I fail to see how the hologram concept explains anything. Is my OS bootup process a hologram? Is the evolution of the universe from the big bang a hologram? What is not a hologram?
'Hologram' just seems to be a loose analogy for the concept that 'something complex came from something simple.'
On the other hand, the holographic nail sounds pretty neat.
"Science is prediction, not explanation" - Fred Hoyle.
But isn't this effectively saying that the dimensions-based model for universe is incorrect? I'm trying to understand the comparison when it seems to be saying the benchmark is wrong.
After reading the article and not understanding anything, I thought maybe someone at HN made more sense if it than me, so I checked the comments.

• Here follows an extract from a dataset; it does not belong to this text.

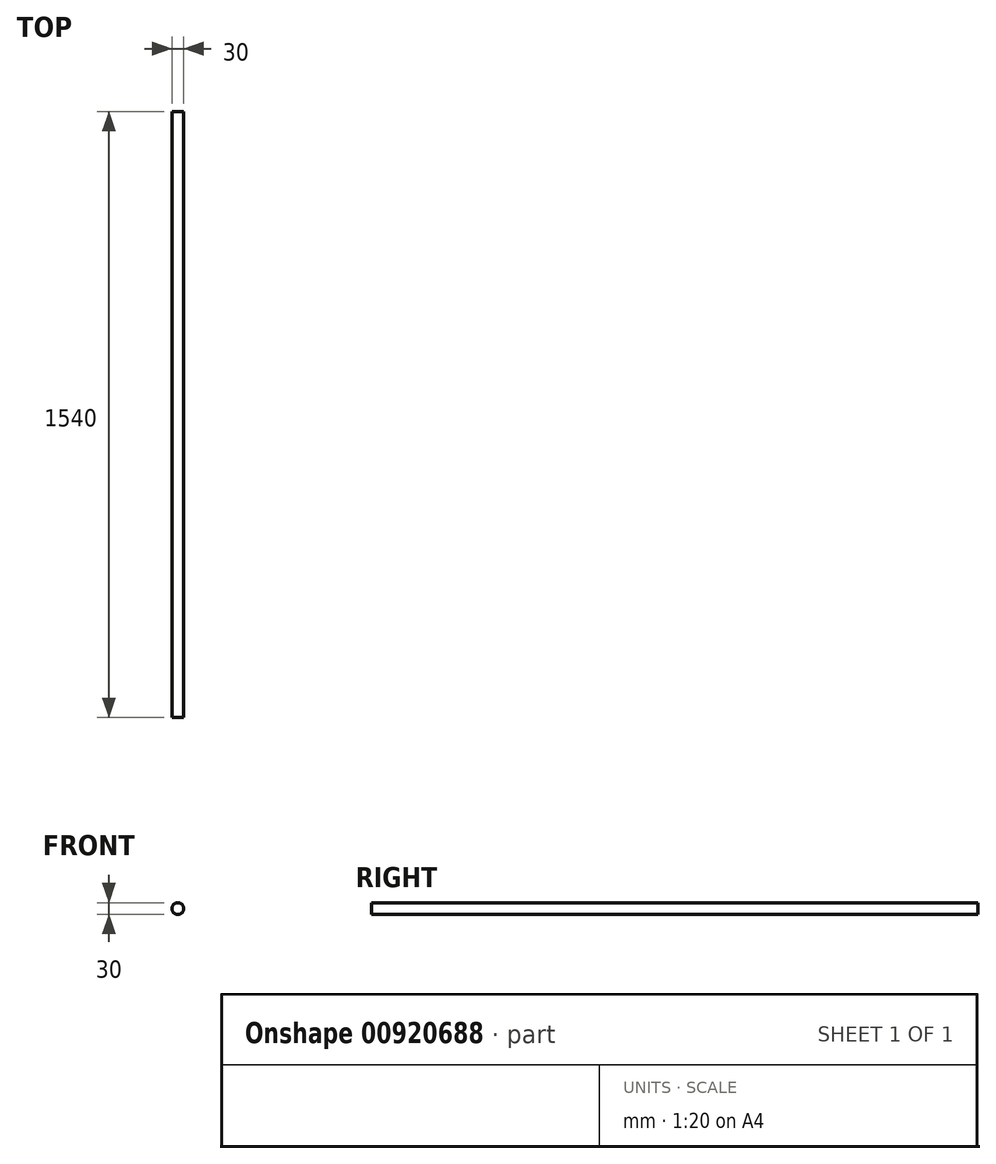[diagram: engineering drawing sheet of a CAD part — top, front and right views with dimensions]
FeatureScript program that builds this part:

Glad to know I'm not the only one for whom this was incomprehensible!
Deleted Comment
What we have - the space of possible states, i.e. entropy, inside a black hole has significantly reduced cardinality, i.e. it is equivalent to the cardinality of the black hole surface in this case. That means that either there is strong additional dependency/correlation arises between the states of the black hole components/particles (doesn't sound that unrealistic - we do have similar, using very wide notion of similarity of course :), process on the other side of the spectrum - Bose-Einstein condensate (and the similarity may be pretty high https://arxiv.org/pdf/0807.0315.pdf)), and which in effect is kind of equivalent to the loss of some degrees of freedom, or may be there is a loss of degrees of freedom due to the black hole spacetime distortion - gravity distorts the spacetime, and the black hole is the ultimate case of it with the local time basically disappearing for the external observer, and thus we have a perceived loss of degrees of freedom - as observed by external observer. I.e. it may as well be that the entropy inside, as would be perceived locally, may still be "normal 3D" in the local spacetime while it is basically frozen from the POV of external observer (and thus what we observe is the projection of the rest of that spacetime taken at the point where(when) a given dimension is "stuck"), and thus externally observed "2D" entropy is just stuck in time, ie. a projection of, the "normal" 3D entropy of the black hole insides. Drawing some parallel with light coming out of deep gravitational well - the lightwave is stretching like the time dimension is getting "slower" until it stops in the case of black hole. The stopped dimension and an absence of the dimension - not much difference math- and observation-wise.
'Hologram' just seems to be a loose analogy for the concept that 'something complex came from something simple.'
On the other hand, the holographic nail sounds pretty neat.